Diese ganze Affäre hat aber etwas extrem Beunruhigendes. In einer äußert gefährlichen Lage schrecken die ÖVP-Regierungsleute nicht vor kleinlichster Parteitaktik zurück, nicht einmal, wenn es um ein für das Land wichtiges Unternehmen geht. Gerüchtestreuerei und Halbwahrheiten inklusive. Wenn man der SPÖ eines auswischen kann, dann vergisst man jede Staatsräson. Umgekehrt ist das Vertrauen der SPÖ in die ÖVP auch gleich null. Wenn es blöd läuft, gerät man in eine Spirale hinein, wo jeder auf Revanche sinnt. Und das in einer Zeit, in der es absolut lebensnotwendig ist, dass fachkundig, besonnen und klug regiert wird. Bei uns regiert der Unernst, ziemlich beunruhigend angesichts des Ernstes der Stunde.

Österreich, man muss das so sagen, hat in dieser heikelsten Lage seit langem ein völlig dysfunktionales politisches System, das von mehreren Problemen geprägt ist: Erstens einer ÖVP im Skandalstrudel, mit dem Rücken zur Wand, die auf die Krisenerscheinungen nur mehr reagieren kann.
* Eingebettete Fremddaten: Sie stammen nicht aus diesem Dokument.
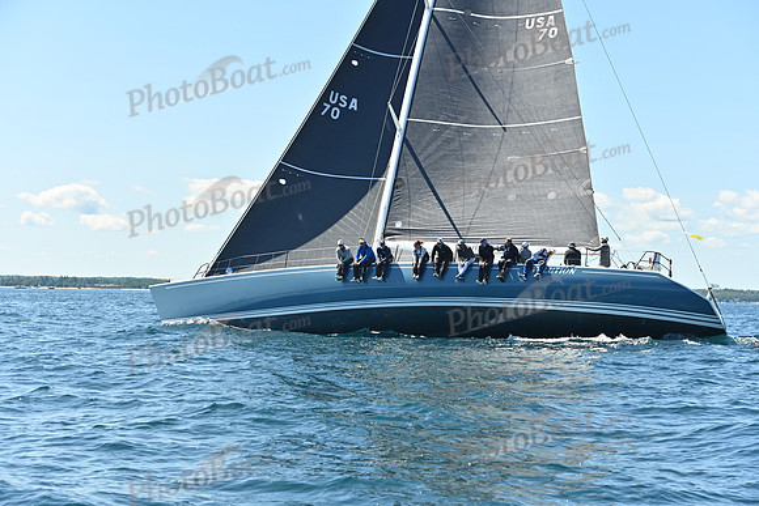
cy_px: 253
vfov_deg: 19.5
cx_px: 380
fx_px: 1476
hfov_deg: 28.8
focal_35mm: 70
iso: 320
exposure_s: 1/1000
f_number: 6.3
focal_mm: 70
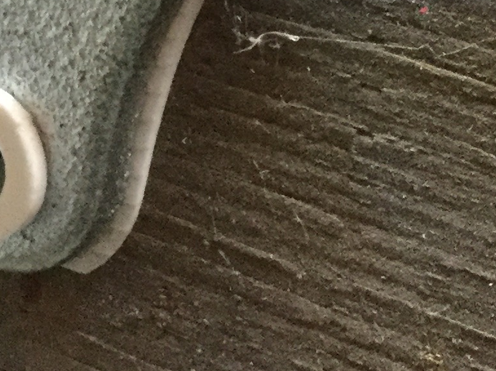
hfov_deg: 14.8
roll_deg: -0.9
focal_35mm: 132
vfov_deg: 10.4
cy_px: -355
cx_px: 69
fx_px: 1891
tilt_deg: -15.9
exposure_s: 1/15
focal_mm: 3.3
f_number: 2.4
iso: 400
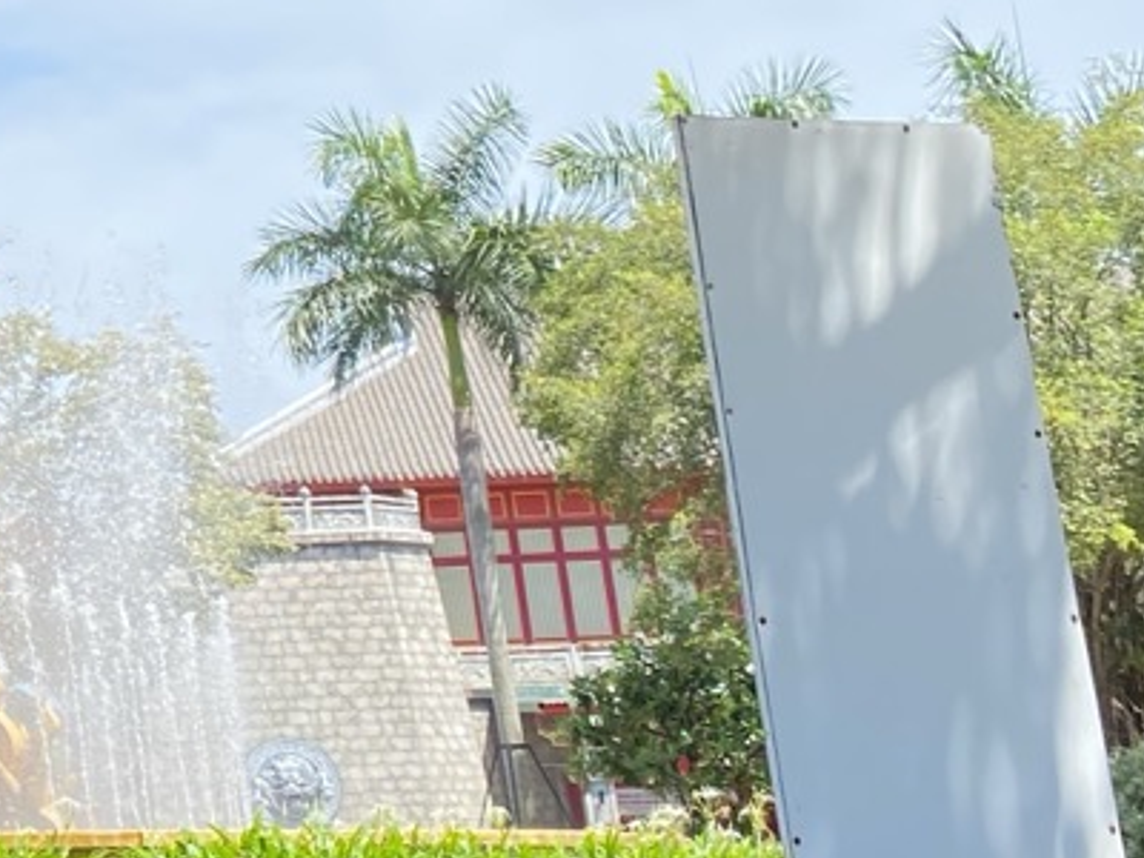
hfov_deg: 18.4
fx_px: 3007
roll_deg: -0.1
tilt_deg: +19.6
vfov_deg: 15.7
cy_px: -149
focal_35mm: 91
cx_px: -692
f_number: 1.8
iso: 32
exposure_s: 1/715
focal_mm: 4.25
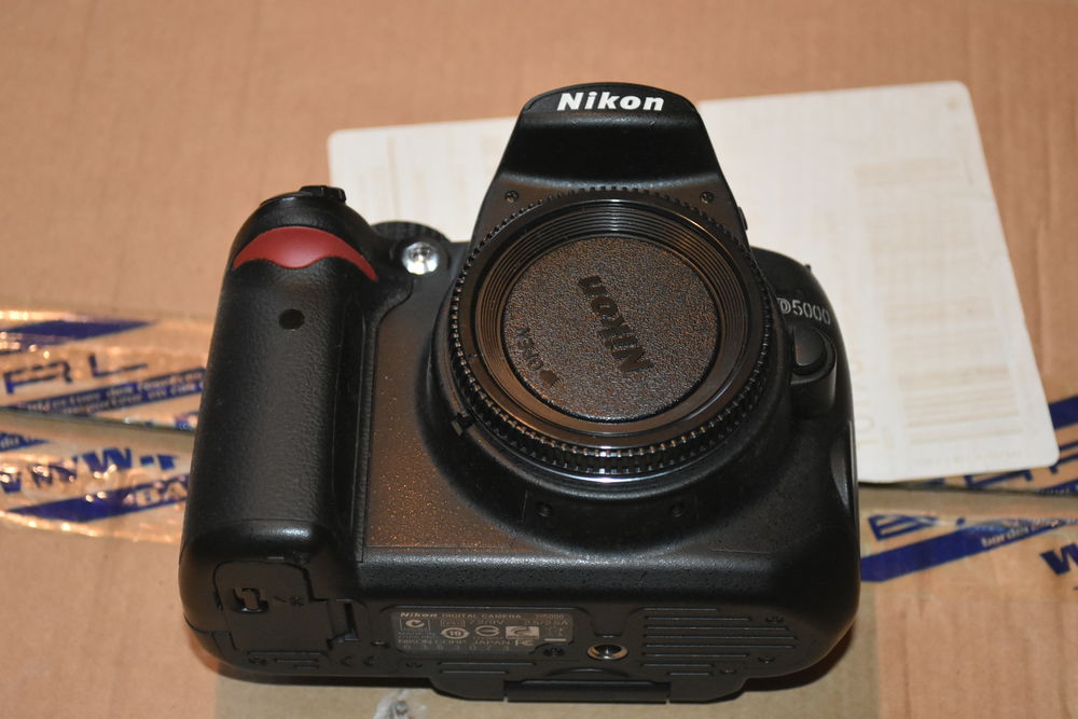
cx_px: 539
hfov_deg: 28.1
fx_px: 2156
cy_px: 360
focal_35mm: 72
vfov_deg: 18.9
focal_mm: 48
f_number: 5.6
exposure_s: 1/60
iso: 3600
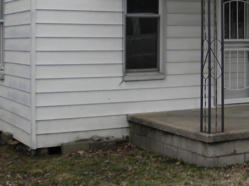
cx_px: 258
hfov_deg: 22.8
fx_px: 590
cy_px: 7
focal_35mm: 82
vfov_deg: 17.6
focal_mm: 6.3
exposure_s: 1/206
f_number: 3.1
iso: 80
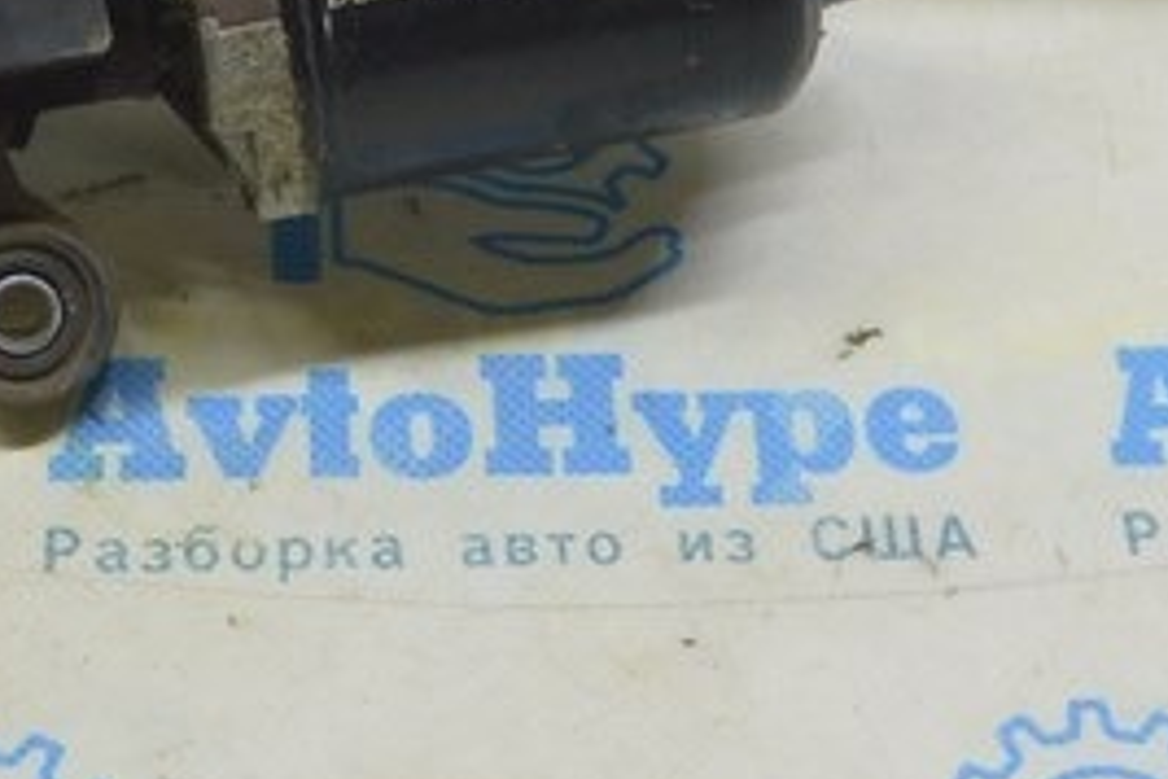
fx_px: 3731
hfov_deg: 17.8
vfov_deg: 11.7
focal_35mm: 115
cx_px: 503
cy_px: -116
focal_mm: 20
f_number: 5.6
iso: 400
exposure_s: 1/20
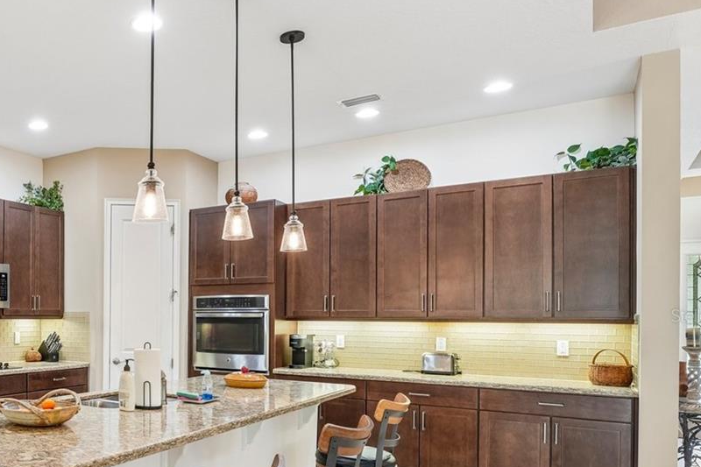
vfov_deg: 42.2
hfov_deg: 52.2
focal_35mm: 31
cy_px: 315
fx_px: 596
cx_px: 48
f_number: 11
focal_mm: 15.3
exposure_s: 1
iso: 100
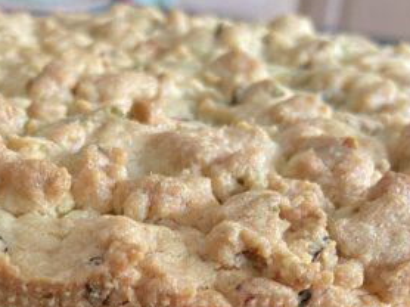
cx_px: 131
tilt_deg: -31.7
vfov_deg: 22.9
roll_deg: -3.6
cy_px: 339
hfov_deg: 31.9
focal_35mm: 60
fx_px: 710
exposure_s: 1/60
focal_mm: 4.25
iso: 400
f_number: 1.8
Zweitens völlig verbrannte Erde zwischen ÖVP und SPÖ, was für das Land nicht gut ist, denn es verleitet zu Blödheiten. Drittens populistisch versaute, verdummte Debatten, bei denen es nur das Empörungsschüren geht und der, der komplizierte Lösungen für komplexe Probleme ausarbeitet, wegen irgendeinem irrelevanten Detail durch den Kakao gezogen wird. Viertens: Einen eklatanten Mangel an Sachverstand. Fünftens: Völlige Abwesenheit von Besonnenheit. Und das mit Schielen auf die Wähler – die sich aber natürlich das Gegenteil wünschen würden, nämlich Politiker, die die Lage einigermaßen im Griff haben.

So kommt man durch keine Krise.

Ein Gedanke zu „Lage ernst, Politiker unernst“

  1. DANKE für diese exzellente Analyse der gegenwärtigen innenpolitischen Situation !
    Mit Gehässigkeit und Schadenfreude gegenüber dem politischen Mitbewerber werden wir diese multiple Krise nur schwer bewältigen können.